[Start of section]
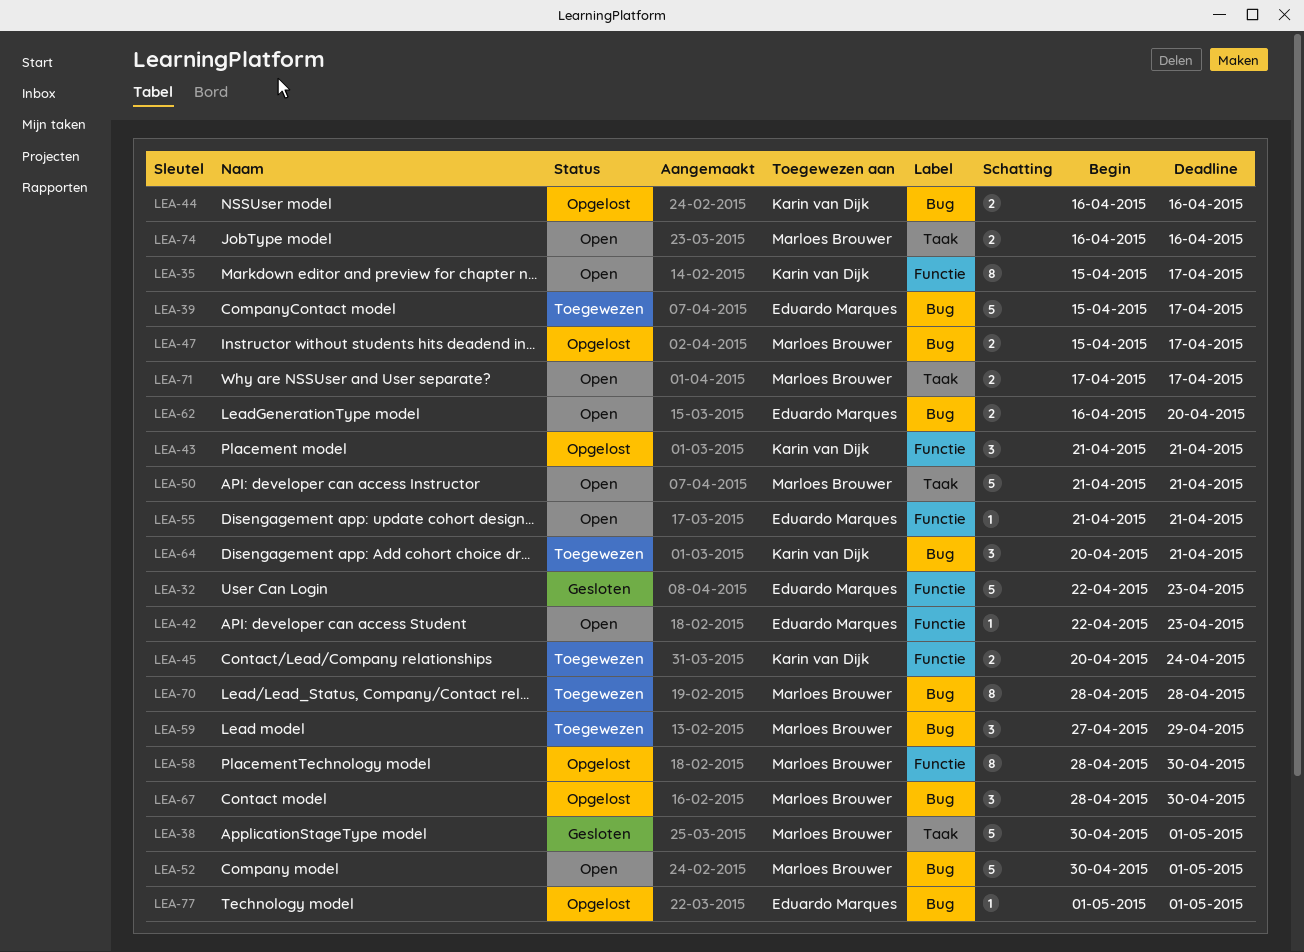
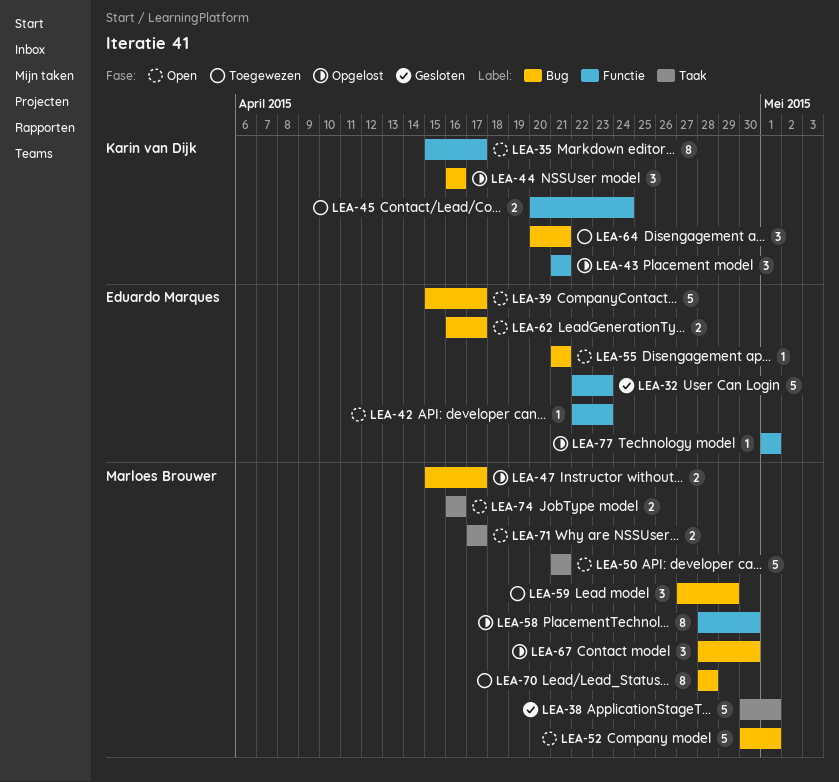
LEA-39, status: Toegewezen -> Open
LEA-44, estimate: 2 -> 3
LEA-55, label: Functie -> Bug
LEA-62, due: Apr 20 -> Apr 17
LEA-77, label: Bug -> Functie

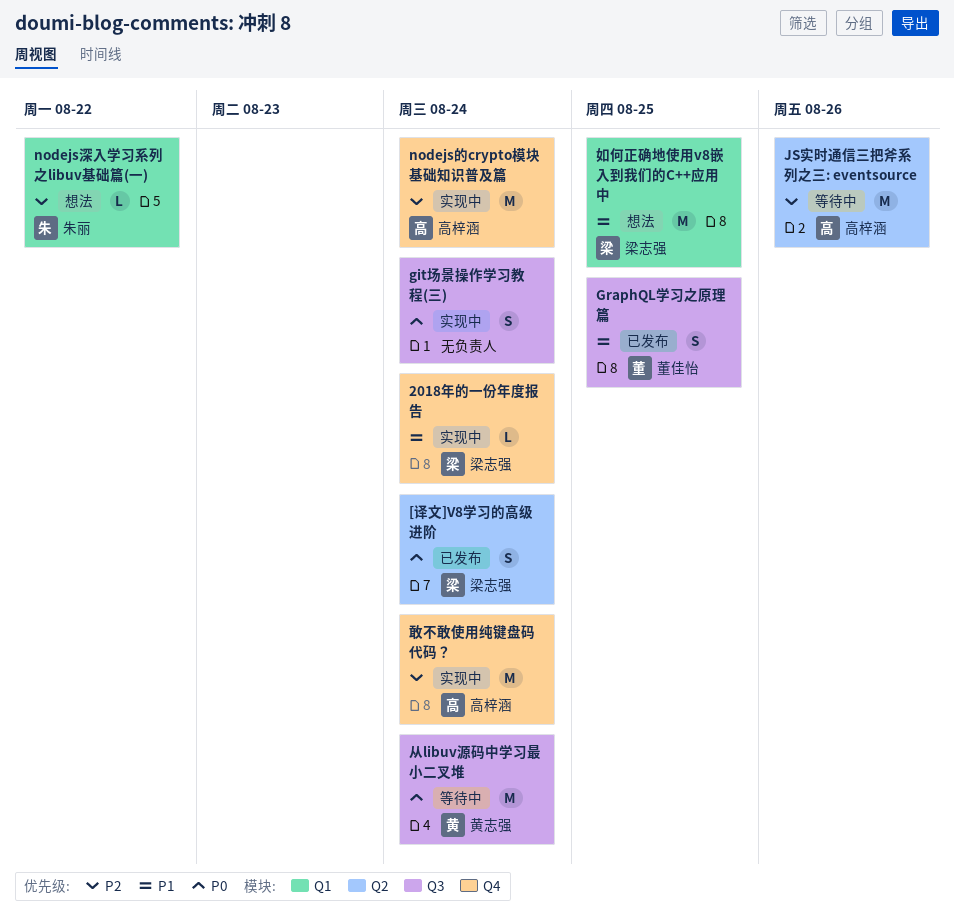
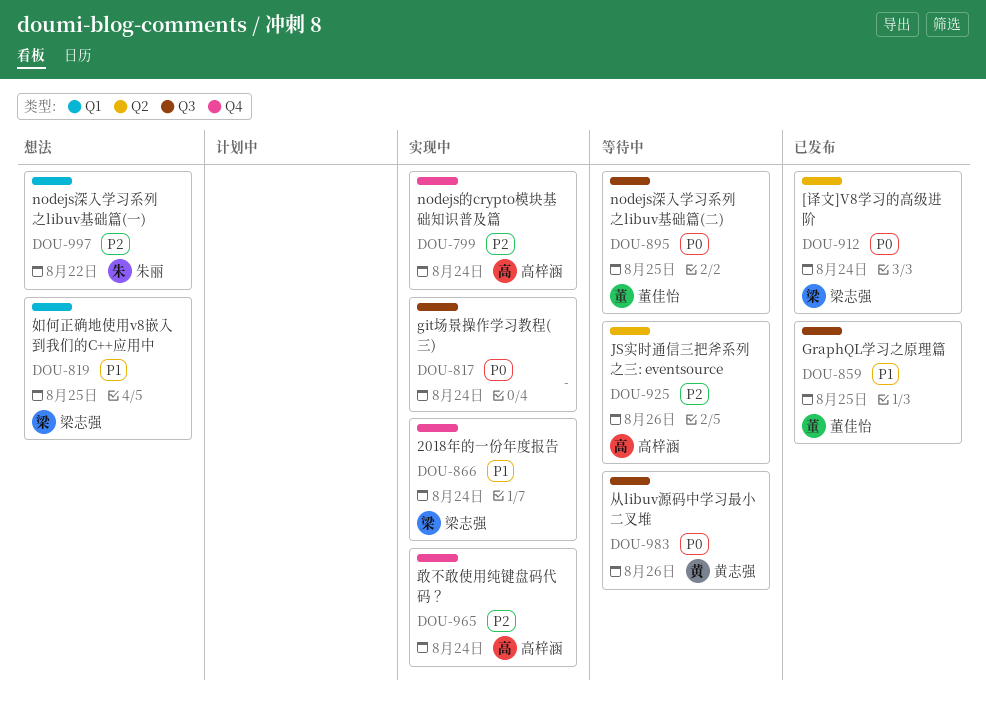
nodejs深入学习系列之libuv基础篇(二): none -> present
从libuv源码中学习最小二叉堆, due: Aug 24 -> Aug 26

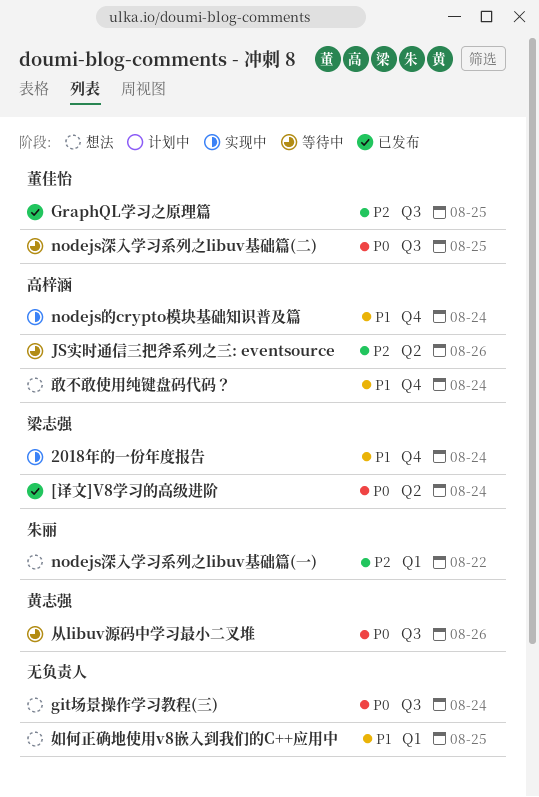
git场景操作学习教程(三), status: 实现中 -> 想法
GraphQL学习之原理篇, priority: P1 -> P2
nodejs的crypto模块基础知识普及篇, priority: P2 -> P1
如何正确地使用v8嵌入到我们的C++应用中, owner: 梁志强 -> none
敢不敢使用纯键盘码代码？, status: 实现中 -> 想法
敢不敢使用纯键盘码代码？, priority: P2 -> P1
[End of section]
### Written task
Go through the lines above. Select every one that has the string "priority".

### Response to the task
GraphQL学习之原理篇, priority: P1 -> P2
nodejs的crypto模块基础知识普及篇, priority: P2 -> P1
敢不敢使用纯键盘码代码？, priority: P2 -> P1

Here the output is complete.